How many lines in the records below contain the word "array"? Reply with that number only.
#####
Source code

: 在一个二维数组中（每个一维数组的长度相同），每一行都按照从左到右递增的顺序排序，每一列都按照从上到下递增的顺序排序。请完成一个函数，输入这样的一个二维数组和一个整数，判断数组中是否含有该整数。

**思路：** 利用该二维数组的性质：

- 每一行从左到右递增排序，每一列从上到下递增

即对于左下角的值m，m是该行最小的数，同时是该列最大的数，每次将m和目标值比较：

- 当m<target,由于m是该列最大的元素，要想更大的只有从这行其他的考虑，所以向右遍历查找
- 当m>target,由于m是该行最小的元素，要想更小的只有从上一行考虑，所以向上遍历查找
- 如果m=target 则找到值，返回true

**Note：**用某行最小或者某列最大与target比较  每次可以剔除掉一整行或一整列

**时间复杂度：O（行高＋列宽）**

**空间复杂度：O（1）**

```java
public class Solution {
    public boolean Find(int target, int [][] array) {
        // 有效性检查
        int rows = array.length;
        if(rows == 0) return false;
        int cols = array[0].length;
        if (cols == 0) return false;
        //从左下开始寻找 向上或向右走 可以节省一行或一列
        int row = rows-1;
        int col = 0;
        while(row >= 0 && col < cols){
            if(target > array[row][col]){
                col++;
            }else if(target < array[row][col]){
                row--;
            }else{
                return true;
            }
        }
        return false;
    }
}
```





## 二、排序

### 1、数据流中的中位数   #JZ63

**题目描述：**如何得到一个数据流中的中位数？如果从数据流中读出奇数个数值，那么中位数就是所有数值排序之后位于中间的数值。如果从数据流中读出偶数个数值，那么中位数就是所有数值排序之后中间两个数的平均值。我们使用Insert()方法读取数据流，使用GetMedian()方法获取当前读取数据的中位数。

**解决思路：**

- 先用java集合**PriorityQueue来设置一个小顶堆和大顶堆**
#####
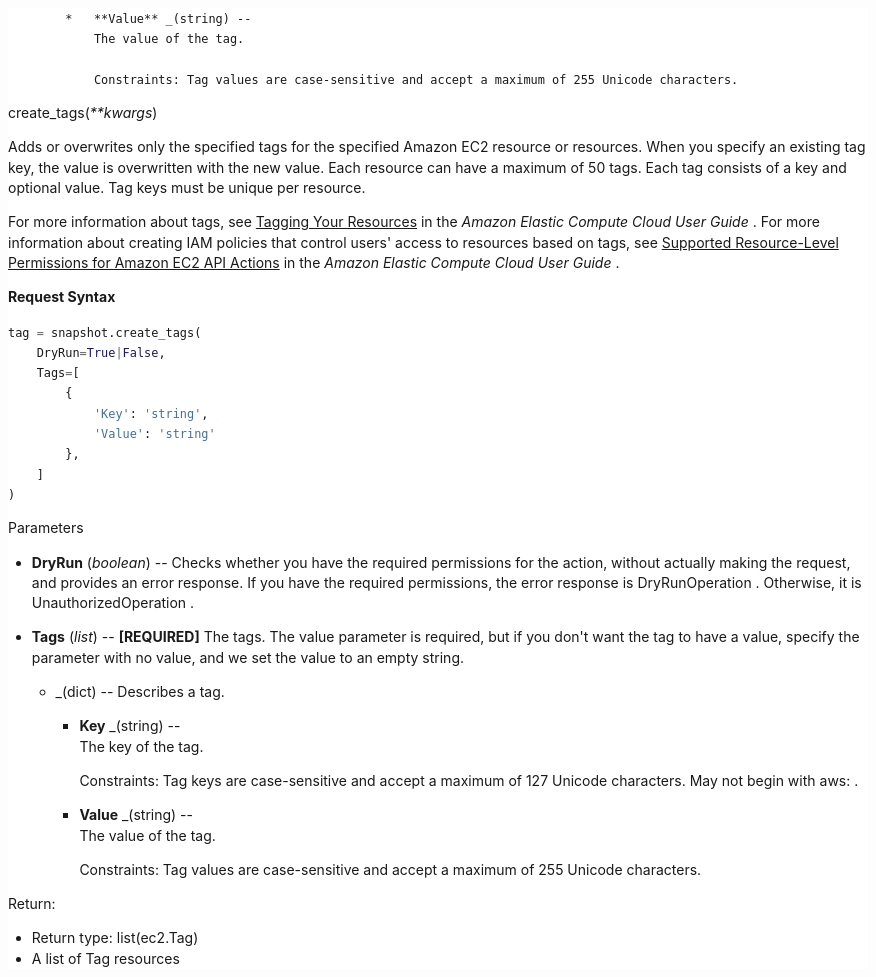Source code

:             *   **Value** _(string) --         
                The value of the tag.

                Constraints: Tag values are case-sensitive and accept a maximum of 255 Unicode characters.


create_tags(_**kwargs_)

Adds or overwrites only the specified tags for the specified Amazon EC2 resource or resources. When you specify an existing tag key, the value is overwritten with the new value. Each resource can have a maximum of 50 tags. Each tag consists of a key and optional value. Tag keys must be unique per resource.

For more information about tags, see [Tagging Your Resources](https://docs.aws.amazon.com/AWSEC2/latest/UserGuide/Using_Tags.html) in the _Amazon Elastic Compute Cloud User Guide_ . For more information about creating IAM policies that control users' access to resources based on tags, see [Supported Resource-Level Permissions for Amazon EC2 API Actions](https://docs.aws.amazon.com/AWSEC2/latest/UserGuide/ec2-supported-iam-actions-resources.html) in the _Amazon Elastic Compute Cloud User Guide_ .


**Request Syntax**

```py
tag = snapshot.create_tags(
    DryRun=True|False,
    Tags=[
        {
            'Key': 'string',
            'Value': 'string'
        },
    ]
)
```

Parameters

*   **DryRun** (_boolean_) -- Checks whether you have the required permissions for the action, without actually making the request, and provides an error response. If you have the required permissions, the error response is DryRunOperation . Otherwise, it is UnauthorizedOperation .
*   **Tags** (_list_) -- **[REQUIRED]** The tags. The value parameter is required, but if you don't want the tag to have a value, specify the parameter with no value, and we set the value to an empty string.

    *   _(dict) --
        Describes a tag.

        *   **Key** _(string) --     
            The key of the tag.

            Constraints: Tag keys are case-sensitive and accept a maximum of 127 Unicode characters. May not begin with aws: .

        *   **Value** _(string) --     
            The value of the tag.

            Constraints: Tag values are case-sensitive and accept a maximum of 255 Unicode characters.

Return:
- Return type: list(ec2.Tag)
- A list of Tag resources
#####
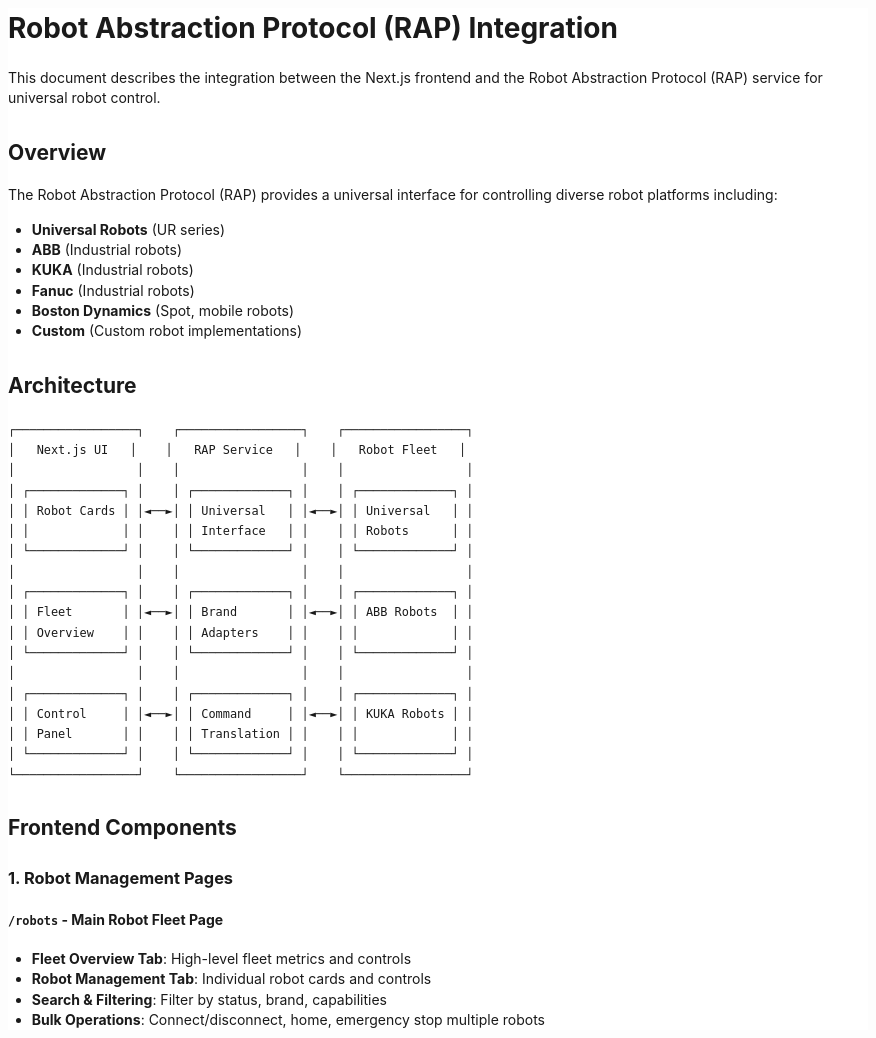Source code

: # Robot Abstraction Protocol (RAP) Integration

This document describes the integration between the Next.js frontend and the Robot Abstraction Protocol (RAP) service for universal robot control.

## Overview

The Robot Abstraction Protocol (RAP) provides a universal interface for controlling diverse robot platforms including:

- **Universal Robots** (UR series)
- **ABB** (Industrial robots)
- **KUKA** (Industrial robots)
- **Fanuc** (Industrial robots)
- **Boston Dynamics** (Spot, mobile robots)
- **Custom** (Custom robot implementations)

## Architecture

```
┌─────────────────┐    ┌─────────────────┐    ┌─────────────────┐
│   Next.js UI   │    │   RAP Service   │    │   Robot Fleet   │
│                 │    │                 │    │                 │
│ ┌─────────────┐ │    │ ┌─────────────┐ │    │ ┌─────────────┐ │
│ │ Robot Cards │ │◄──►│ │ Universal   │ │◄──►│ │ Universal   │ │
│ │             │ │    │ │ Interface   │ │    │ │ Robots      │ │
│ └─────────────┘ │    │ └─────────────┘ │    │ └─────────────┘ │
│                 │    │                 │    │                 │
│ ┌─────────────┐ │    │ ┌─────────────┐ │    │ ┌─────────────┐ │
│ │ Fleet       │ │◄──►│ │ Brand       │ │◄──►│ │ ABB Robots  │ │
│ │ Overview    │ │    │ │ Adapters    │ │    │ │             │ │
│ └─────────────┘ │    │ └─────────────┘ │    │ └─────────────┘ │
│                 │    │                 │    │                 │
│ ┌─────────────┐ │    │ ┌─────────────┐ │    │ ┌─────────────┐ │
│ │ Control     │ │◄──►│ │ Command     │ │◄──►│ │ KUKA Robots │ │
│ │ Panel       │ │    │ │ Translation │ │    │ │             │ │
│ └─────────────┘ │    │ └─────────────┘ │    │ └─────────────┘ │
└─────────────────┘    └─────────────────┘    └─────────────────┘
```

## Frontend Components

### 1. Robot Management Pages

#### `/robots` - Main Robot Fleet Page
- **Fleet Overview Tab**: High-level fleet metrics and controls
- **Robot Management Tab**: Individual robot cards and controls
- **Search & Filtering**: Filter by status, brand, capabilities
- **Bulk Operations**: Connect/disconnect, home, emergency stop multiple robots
#####
▶ **Solution for this exercise**: 5